-------- DOCUMENT SECTION
CAO applicants advised to “think beyond first-year”

CAO applicants must think beyond first-year when making their choices, advises Dr Derek O’Byrne, Registrar at WIT.

 Dr Derek O’Byrne, Registrar and Vice President for Academic Affairs, Waterford Institute of Technology (WIT) 

Dr Derek O’Byrne, Registrar and Vice President for Academic Affairs, Waterford Institute of Technology (WIT)

The challenge now for future freshers is to get their CAO order of preference right by 5.15 pm on 1 July 2020, Dr O’Byrne warns.

This year the challenge is magnified, as the country unwinds from the coronavirus lockdown, by the uncertainty of how work, life, and study will be organised in September.

CAO applicants will do well to consider the longer term when they are making decisions on their number one course, college and location, and to approach the process as if there were no pandemic, Dr O’Byrne continues.

“Your college experience will consist not just of the first semester but will extend throughout the 4 years of your course. So, it is critical to ensure the sustainability, over the full duration of your programme, of the choices you make now. That includes commitments to accommodation, your support networks, and the mix of academic and social activities that fit your interests and will shape you as a person for your future career.
----------------
-------- SUPPLIED DATA
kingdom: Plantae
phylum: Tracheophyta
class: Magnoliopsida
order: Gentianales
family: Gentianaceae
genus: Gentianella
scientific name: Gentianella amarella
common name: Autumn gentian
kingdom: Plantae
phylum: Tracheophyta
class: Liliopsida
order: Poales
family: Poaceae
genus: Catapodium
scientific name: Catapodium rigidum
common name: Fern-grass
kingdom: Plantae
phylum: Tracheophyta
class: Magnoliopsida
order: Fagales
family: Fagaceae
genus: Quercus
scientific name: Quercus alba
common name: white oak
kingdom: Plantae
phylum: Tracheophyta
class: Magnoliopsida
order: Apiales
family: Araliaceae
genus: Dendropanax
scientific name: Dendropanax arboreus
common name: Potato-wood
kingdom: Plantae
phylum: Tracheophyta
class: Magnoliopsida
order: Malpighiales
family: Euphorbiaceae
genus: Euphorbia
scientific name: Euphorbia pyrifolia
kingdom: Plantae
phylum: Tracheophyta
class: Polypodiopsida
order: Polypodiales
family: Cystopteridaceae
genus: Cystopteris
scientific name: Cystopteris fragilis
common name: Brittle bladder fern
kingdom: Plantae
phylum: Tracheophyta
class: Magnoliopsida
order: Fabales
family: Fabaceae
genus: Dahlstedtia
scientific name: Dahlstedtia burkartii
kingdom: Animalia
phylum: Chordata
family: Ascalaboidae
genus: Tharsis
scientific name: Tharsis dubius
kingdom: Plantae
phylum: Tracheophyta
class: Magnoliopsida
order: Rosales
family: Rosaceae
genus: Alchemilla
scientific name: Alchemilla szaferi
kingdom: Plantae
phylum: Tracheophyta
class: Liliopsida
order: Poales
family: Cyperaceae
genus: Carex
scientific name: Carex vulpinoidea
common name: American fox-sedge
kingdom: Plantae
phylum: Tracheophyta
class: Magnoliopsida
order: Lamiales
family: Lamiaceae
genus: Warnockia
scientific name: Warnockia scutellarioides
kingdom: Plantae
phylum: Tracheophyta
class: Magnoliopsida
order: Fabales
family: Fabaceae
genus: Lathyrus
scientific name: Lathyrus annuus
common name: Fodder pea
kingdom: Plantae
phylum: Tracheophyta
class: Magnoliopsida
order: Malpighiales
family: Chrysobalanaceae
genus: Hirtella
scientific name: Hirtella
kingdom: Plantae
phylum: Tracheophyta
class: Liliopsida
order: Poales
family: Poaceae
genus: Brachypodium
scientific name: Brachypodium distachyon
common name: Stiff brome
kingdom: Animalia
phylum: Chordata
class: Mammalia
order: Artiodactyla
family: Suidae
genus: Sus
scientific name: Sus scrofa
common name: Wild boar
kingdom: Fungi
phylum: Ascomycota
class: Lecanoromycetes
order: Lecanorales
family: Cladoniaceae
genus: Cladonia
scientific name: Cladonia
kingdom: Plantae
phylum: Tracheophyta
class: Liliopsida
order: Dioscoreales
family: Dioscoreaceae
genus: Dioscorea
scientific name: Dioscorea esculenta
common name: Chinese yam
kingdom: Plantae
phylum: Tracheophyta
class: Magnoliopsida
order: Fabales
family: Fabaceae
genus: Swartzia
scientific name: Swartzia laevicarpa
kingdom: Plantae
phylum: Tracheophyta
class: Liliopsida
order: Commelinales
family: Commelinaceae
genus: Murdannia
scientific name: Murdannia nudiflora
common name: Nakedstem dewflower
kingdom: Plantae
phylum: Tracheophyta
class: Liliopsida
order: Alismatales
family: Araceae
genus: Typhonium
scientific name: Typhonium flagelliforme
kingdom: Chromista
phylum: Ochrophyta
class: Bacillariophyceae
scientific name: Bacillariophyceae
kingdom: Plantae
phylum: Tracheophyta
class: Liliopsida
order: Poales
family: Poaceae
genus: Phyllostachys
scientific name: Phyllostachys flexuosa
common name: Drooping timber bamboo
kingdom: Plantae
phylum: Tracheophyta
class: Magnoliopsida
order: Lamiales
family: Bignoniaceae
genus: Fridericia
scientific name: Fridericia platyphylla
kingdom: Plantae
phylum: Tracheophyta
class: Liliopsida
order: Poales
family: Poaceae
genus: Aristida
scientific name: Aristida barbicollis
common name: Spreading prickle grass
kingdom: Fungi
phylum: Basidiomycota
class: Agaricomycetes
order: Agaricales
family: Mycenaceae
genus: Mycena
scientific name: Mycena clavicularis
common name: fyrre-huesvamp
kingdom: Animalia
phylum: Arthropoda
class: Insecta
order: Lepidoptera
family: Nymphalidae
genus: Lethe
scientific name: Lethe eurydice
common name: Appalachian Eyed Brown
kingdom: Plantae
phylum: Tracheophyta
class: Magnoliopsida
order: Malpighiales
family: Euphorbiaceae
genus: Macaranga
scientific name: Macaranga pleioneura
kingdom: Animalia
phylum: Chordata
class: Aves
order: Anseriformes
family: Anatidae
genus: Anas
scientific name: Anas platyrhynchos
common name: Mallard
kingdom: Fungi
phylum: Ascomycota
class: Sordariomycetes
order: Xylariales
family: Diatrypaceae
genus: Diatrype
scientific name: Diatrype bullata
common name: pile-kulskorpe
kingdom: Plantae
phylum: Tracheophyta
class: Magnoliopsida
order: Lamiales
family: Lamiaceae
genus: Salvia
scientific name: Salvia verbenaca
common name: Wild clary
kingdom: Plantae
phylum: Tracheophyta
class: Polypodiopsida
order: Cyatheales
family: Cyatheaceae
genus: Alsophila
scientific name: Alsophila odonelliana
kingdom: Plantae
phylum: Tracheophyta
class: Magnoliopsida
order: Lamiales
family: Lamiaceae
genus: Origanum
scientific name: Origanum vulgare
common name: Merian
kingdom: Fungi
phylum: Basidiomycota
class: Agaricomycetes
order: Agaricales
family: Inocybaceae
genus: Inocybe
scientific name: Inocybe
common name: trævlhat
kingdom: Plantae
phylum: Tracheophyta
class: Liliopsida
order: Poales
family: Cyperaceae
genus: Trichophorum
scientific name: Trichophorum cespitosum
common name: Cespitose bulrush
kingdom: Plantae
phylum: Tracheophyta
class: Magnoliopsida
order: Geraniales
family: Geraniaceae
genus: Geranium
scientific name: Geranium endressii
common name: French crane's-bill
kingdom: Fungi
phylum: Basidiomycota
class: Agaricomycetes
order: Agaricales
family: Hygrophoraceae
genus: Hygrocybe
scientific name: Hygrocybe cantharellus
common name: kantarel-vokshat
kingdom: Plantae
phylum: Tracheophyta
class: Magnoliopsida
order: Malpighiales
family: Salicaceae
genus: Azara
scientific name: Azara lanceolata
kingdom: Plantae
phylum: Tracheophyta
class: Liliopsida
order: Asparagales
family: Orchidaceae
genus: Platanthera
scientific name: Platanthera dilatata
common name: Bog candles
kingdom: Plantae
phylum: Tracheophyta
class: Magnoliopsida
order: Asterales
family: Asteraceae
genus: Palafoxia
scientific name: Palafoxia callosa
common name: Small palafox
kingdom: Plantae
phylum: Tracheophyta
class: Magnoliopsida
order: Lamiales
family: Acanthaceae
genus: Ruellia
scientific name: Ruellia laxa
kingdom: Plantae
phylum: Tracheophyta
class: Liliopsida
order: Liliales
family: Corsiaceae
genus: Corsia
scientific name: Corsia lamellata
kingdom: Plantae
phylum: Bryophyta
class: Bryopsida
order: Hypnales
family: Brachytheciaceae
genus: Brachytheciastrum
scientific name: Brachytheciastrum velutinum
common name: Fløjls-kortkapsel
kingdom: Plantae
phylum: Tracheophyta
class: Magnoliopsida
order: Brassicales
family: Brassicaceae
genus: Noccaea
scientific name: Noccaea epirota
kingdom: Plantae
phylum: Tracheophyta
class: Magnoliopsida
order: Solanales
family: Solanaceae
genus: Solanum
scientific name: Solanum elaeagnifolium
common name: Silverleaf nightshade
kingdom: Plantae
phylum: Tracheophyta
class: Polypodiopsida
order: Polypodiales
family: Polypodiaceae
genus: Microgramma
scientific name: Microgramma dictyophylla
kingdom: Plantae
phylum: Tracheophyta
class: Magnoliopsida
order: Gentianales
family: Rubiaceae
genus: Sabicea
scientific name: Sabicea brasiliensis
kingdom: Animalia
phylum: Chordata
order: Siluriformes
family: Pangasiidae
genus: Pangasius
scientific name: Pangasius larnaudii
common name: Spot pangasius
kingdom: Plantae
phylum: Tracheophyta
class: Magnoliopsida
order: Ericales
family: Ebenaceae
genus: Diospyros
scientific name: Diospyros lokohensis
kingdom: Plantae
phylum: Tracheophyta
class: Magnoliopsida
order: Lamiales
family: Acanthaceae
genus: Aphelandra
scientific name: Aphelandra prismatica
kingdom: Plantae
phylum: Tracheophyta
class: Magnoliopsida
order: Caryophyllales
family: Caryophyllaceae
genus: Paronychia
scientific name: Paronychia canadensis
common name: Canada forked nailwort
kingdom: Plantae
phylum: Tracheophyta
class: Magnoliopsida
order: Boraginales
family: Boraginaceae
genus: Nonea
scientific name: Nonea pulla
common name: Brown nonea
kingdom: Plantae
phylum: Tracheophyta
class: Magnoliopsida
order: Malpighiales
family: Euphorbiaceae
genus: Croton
----------------
In the piece on CAO applicants, by what time and date must future freshers get their CAO order of preference right? The entries play no part in this work.

(WRITTEN ANSWER): By 5.15 pm on 1 July 2020.